Светлый фон

Илья шёл на поправку, но требовалась ещё не одна операция по пересадке кожи. Я даже не могла представить, как ему было больно. Меня просто замораживало в такие моменты и я переставала чувствовать себя живой, желая лишь, чтобы сын поправился.

Илья играл с бабушкой, забыв о плохом происшествии. Дети быстро забывают и готовы снова безответно быть ласковыми.

Потом Стас утянул меня за собой и вывел из больницы. В палате остался Владимир с сынишкой и моя мама.

— Не хочу говорить в этих стенах, — пояснил Стас, заводя меня в кафе неподалёку.

Мы сделали заказ, и только после этого Стас сжал мои руки своими.

— Рассказывай, мелкая. Только правду. Или я её из этого мажора выбью. Но боюсь, что после этого тебе придётся дежурить не только возле постели сына, но и возле постели его ебанутого папаши.
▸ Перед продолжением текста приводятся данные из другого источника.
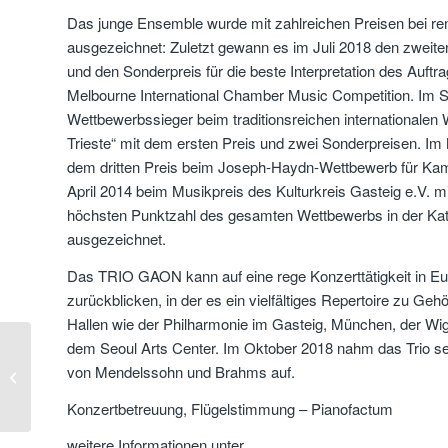
Das junge Ensemble wurde mit zahlreichen Preisen bei 
ausgezeichnet: Zuletzt gewann es im Juli 2018 den zweite
und den Sonderpreis für die beste Interpretation des Auftr
Melbourne International Chamber Music Competition. Im 
Wettbewerbssieger beim traditionsreichen internationalen 
Trieste“ mit dem ersten Preis und zwei Sonderpreisen. Im
dem dritten Preis beim Joseph-Haydn-Wettbewerb für Ka
April 2014 beim Musikpreis des Kulturkreis Gasteig e.V. m
höchsten Punktzahl des gesamten Wettbewerbs in der K
ausgezeichnet.
Das TRIO GAON kann auf eine rege Konzerttätigkeit in E
zurückblicken, in der es ein vielfältiges Repertoire zu Gehör
Hallen wie der Philharmonie im Gasteig, München, der Wi
dem Seoul Arts Center. Im Oktober 2018 nahm das Trio s
Aglaya Zinchenko – Skrjabin &
von Mendelssohn und Brahms auf.
Chopin – Dienstag 10. Februar...
Konzertbetreuung, Flügelstimmung – Pianofactum
weitere Informationen unter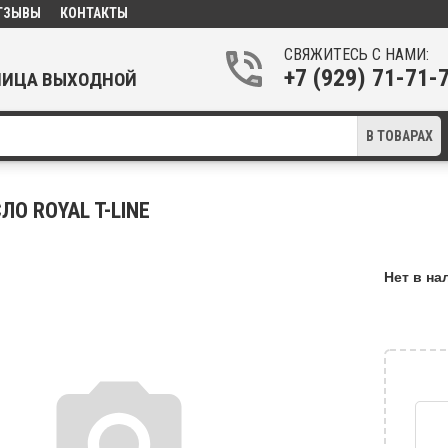
ТЗЫВЫ
КОНТАКТЫ
СВЯЖИТЕСЬ С НАМИ:
+7 (929) 71-71
ТНИЦА ВЫХОДНОЙ
В ТОВАРАХ
ЛО ROYAL T-LINE
Нет в на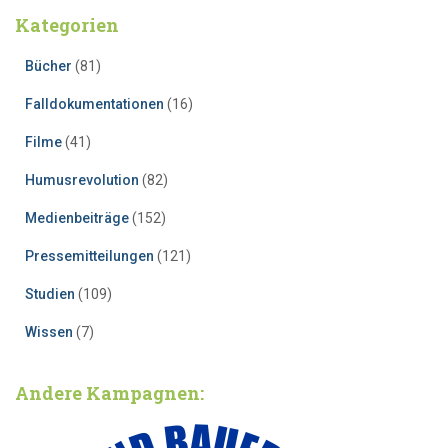
Kategorien
Bücher
(81)
Falldokumentationen
(16)
Filme
(41)
Humusrevolution
(82)
Medienbeiträge
(152)
Pressemitteilungen
(121)
Studien
(109)
Wissen
(7)
Andere Kampagnen: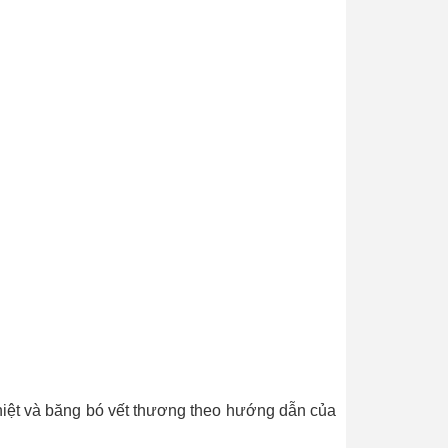
nhiệt và băng bó vết thương theo hướng dẫn của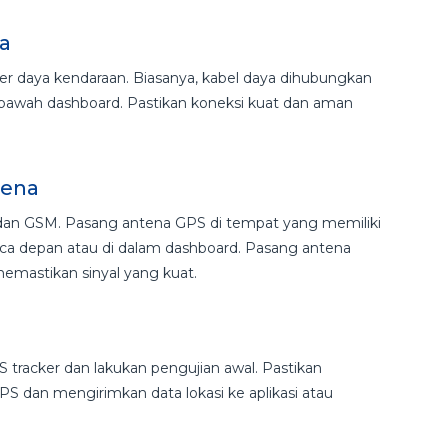
ya
r daya kendaraan. Biasanya, kabel daya dihubungkan
di bawah dashboard. Pastikan koneksi kuat dan aman
tena
dan GSM. Pasang antena GPS di tempat yang memiliki
kaca depan atau di dalam dashboard. Pasang antena
emastikan sinyal yang kuat.
 tracker dan lakukan pengujian awal. Pastikan
S dan mengirimkan data lokasi ke aplikasi atau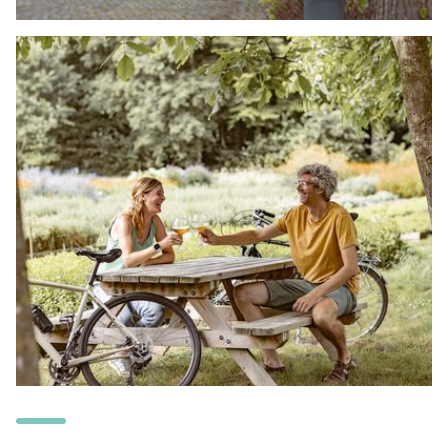
DOEN
Fietsroute Zaak De Zutter
LEES MEER
DOEN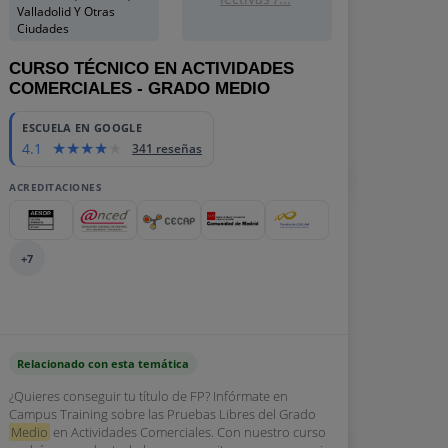
Valladolid Y Otras
Ciudades
CURSO TÉCNICO EN ACTIVIDADES
COMERCIALES - GRADO MEDIO
ESCUELA EN GOOGLE
4.1
341 reseñas
ACREDITACIONES
+7
Relacionado con esta temática
¿Quieres conseguir tu título de FP? Infórmate en
Campus Training sobre las Pruebas Libres del Grado
Medio
en Actividades Comerciales. Con nuestro curso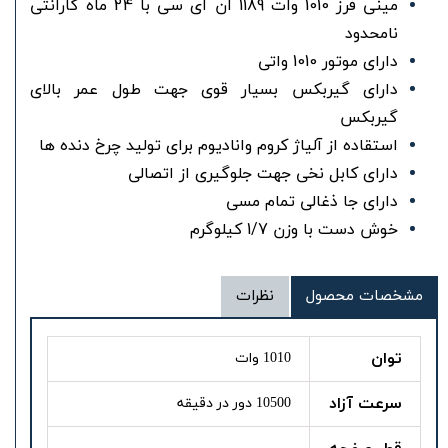
مینی فرز 1010 وات 1189 ان ای سی با 24 ماه گارانتی
نامحدود
دارای موتور 1010 واتی
دارای گیربکس بسیار قوی جهت طول عمر بالای
گیربکس
استقاده از آلیاژ کروم وانادیوم برای تولید چرخ دنده ها
دارای کابل نخی جهت جلوگیری از اتصالی
دارای جا ذغالی تمام مسی
خوش دست با وزن 1/7 کیلوگرم
مشخصات محصول
نظرات
توان
1010 وات
سرعت آزاد
10500 دور در دقیقه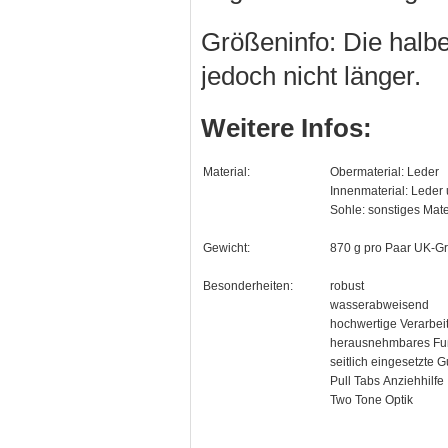
Größeninfo:
Die halb
jedoch nicht länger.
Weitere Infos:
Material:
Obermaterial: Leder
Innenmaterial: Leder 
Sohle: sonstiges Mate
Gewicht:
870 g pro Paar UK-G
Besonderheiten:
robust
wasserabweisend
hochwertige Verarbei
herausnehmbares Fu
seitlich eingesetzte
Pull Tabs Anziehhilfe
Two Tone Optik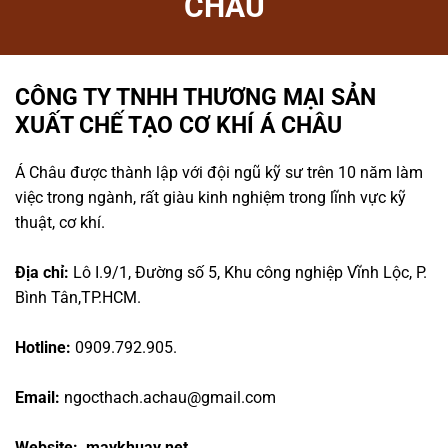
CHÂU
CÔNG TY TNHH THƯƠNG MẠI SẢN
XUẤT CHẾ TẠO CƠ KHÍ Á CHÂU
Á Châu được thành lập với đội ngũ kỹ sư trên 10 năm làm
việc trong ngành, rất giàu kinh nghiệm trong lĩnh vực kỹ
thuật, cơ khí.
Địa chỉ:
Lô I.9/1, Đường số 5, Khu công nghiệp Vĩnh Lộc, P.
Bình Tân,TP.HCM.
Hotline:
0909.792.905.
Email:
ngocthach.achau@gmail.com
Website: maykhuay.net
— С чего ты взял? — усмехнулась я, осторожно освобождая руку и переключаясь на горячий чай с молоком.

— Мне можешь не врать. Я тебя насквозь вижу. Ты была жизнерадостной и яркой, а сейчас опять превратилась в тень, как после похорон.

— Думаешь, я смогу быть радостной, когда сынишке предстоит долгое и болезненное восстановление?

— Да. Но не только поэтому. Просто рядом опять появился упырь, высасывающий из тебя всю радость. Как этот, блядь, дементор из Гарри Поттера.

Я рассмеялась.

— Перестань. Ты преувеличиваешь. Ты же в курсе, как всё не просто у нас с Володей было тогда. Сейчас стало не легче. Только и всего…

Стас мрачно кивнул.

— Я заметил обручалку у него. Женился?

— Женился, — согласилась я. — Имела честь разговаривать с его женой.

— Даже так?

— Да. Я звонила Володе сразу после того, как с Илюшей случилась беда. Нарвалась на его милую жёнушку, обозвавшую меня шалавой и пославшую куда подальше.

— Хорошая парочка! — усмехнулся Стас. — Вот пусть и ебут друг другу мозги. И что дальше? Он разосрался со своей милой и винит в этом тебя?

— Нет. Она ему не сказала ничего. Володя сам приехал, чтобы проведать меня и сына. Ноябрь же, годовщина. Нахлынуло всё. Ну и вот…

— Ясно. Нахлынуло, блядь. По его озабоченной роже я понял, что с него тогда и не схлынуло ни хрена.